Avec les mois qui passent, Peter apprivoise la solitude, devient attentif à son environnement, en apprécie de plus en plus la grandeur et la richesse.

Pendant tout ce temps passé à regretter ce que je manquais dans l'autre monde, jamais je ne m'étais rendu compte de ce que je manquerais en quittant Indian Creek. [...] Il me restait toute une vie à vivre dans la civilisation, mais à peine quelques mois à vivre ici.

Son retour à la civilisation lui fait réaliser à quel point son aventure a été formatrice et l'a transformé à tout jamais.

J'ai été franchement étonnée de découvrir à quel point l'humour était omniprésent entre ces pages. J'en ai ri une shot. Il faut de l'ingéniosité pour penser à réchauffer des crêpes sous ses aisselles ou pisser autour d'une carcasse d'élan pour ne pas se la faire piquer par des coyotes!

Pour la passionnée de récits de vie dans les bois que je suis, j'ai été servie. Indian Creek m'a captivée. L'écriture de Peter Fromm est limpide, teintée d'autodérision. J'avais une certaine appréhension en m'attaquant à ce monument du nature writing. Et si je n'aimais pas? Et si j'étais déçue? Rien de ça n'est arrivé. Maintenant que la glace est brisée, je vais poursuivre, rassurée, ma découverte de l'œuvre de Peter Fromm, Lucy in the sky et le prochain Nom des étoiles en tête.

Que ce récit vous intéresse ou non, que vous l'ayez lu ou non, il faut lire la chronique du Bison. Sa façon d'en parler m'a envoûtée, sans parler de sa fixation sur les serveuses aux poitrines généreuses qui m'a fait me torde de rire!

Indian Creek, Peter Fromm, Gallmeister, coll. "totem", 240 pages, 2010.

Dans le même élan, j'ai ouvert Julius Winsome de Gerard Donovan. Mal m'en a pris. Ça fait deux fois que je tente de le lire. Ça fait deux fois que je ne le termine pas.

C'est l'histoire d'un gars qui vit dans un chalet rempli de milliers livres, au coeur des forêts du Maine, avec son chien. Jusque là, c'était plus que tentant.

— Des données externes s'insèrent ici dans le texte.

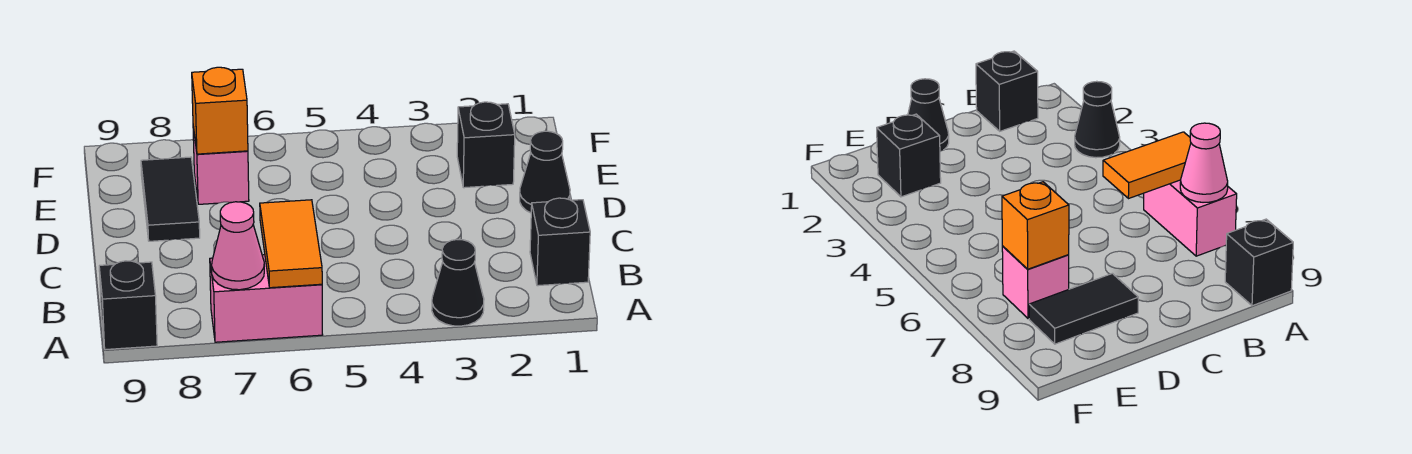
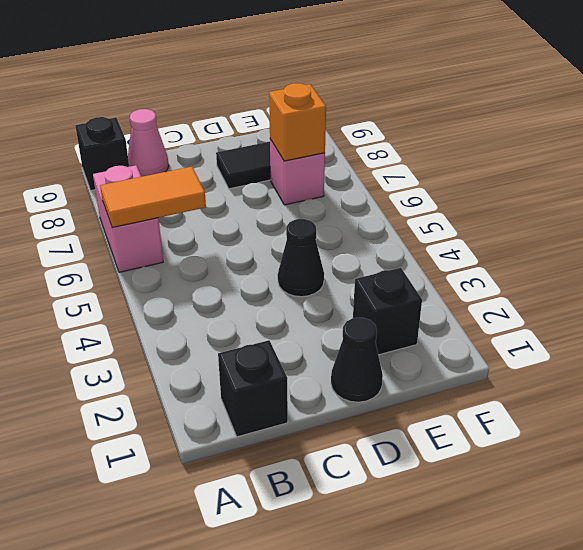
black 1x1 cone [432,239,484,326] -> black 1x1 cone moved to [278,219,324,297]
pink 1x1 cone [212,202,264,290] -> pink 1x1 cone moved to [128,109,169,177]

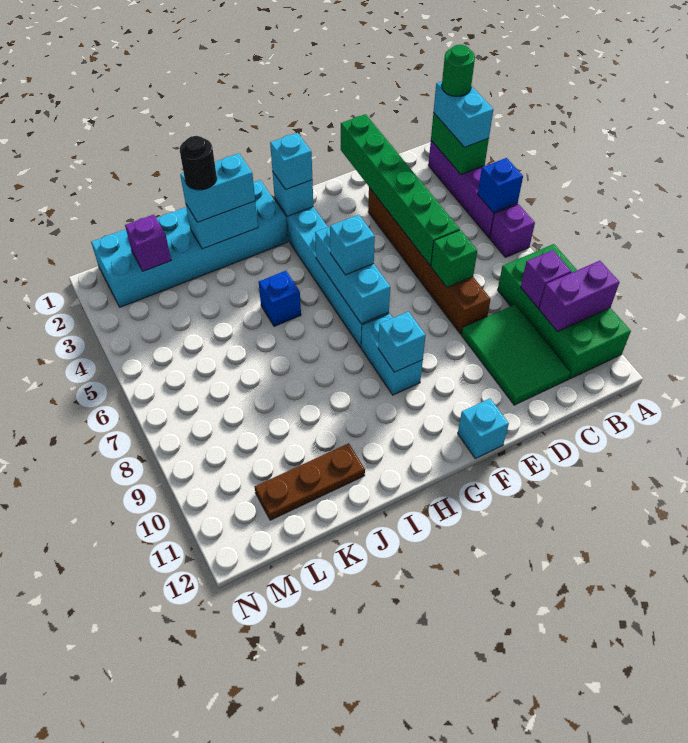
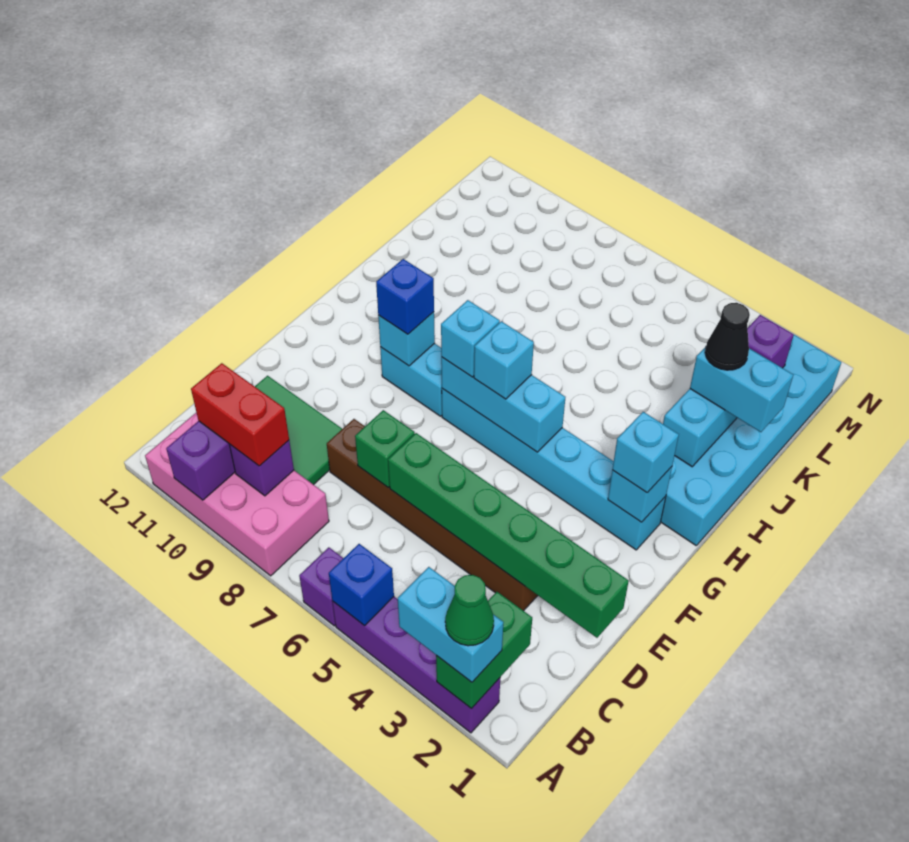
green 1x2 brick [431,113,489,174] -> green 1x2 brick turned to [436,592,532,709]
green 1x1 round brick [442,45,475,96] -> green 1x1 cone [445,575,494,646]
green 2x4 brick [498,244,631,379] -> pink 2x4 brick [145,413,329,576]
none -> red 1x2 brick [191,363,289,466]
cyan 1x1 brick [458,399,509,459] -> cyan 1x1 brick moved to [441,300,500,377]
cyan 1x2 brick [180,154,255,222] -> cyan 1x2 brick turned to [690,347,793,432]
blue 1x1 brick [258,271,301,326] -> blue 1x1 brick moved to [376,259,434,334]
black 1x1 round brick [180,136,217,190] -> black 1x1 cone [705,303,750,370]
brown 1x3 plate [255,443,365,520] -> none

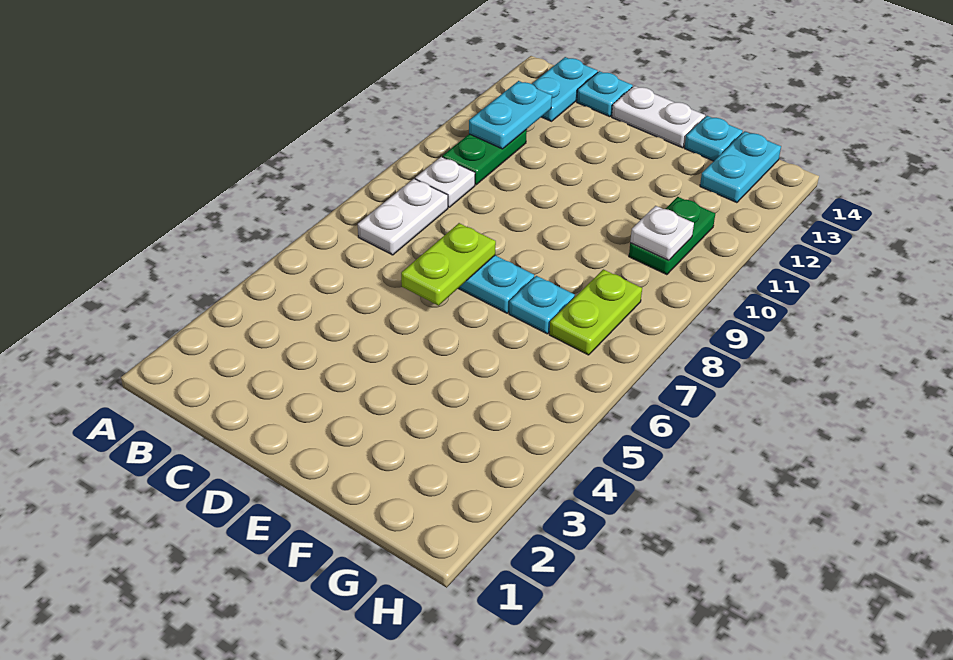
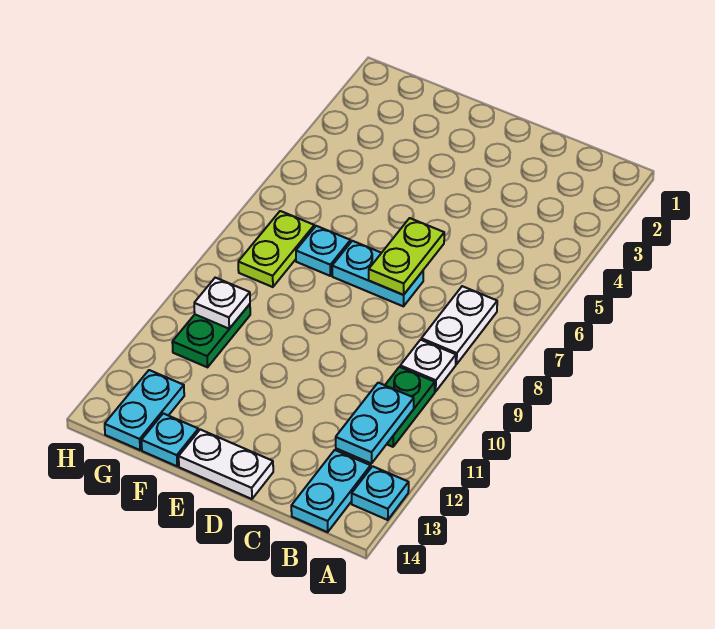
cyan 1x1 plate [577,71,633,117] -> cyan 1x1 plate moved to [352,466,409,520]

Dès le début, son chien se fait tuer par un chasseur. Il pète les plombs, fou de rage, et se met à tirer sur tout ce qui bouge. Après son deuxième meurtre, la coupe était pleine. Autant je peux sauter à pieds joints dans la folie de certains personnages, autant celle-ci m'a semblée sans queue ni tête. Je n'ai pas compris d'où venait cette folie et c'est ce qui m'a empêchée d'aller de l'avant. Je n'arrive pas à comprendre comment un homme en apparence sain d'esprit puisse virer son capot de bord aussi drastiquement lorsque son chien se fait tuer. J'ADORE les chiens et j'en ai eu plusieurs. Je peux comprendre l'amour inconditionnel qu'on leur voue. Mais y'a des maudites limites! Selon Geneviève, "Il y a quelque chose, une petite étincelle de folie qui dort dans sa tête depuis longtemps... La mort du chien la réveille." Cette interprétation m'a réconciliée, mais pas au point d'avoir envie de reprendre ma lecture. De toute façon, j'ai vendu le roman! À lire ici et là les posts sur ce roman, je suis de toute évidence une des seules à être passée à côté de la track. Ça arrive!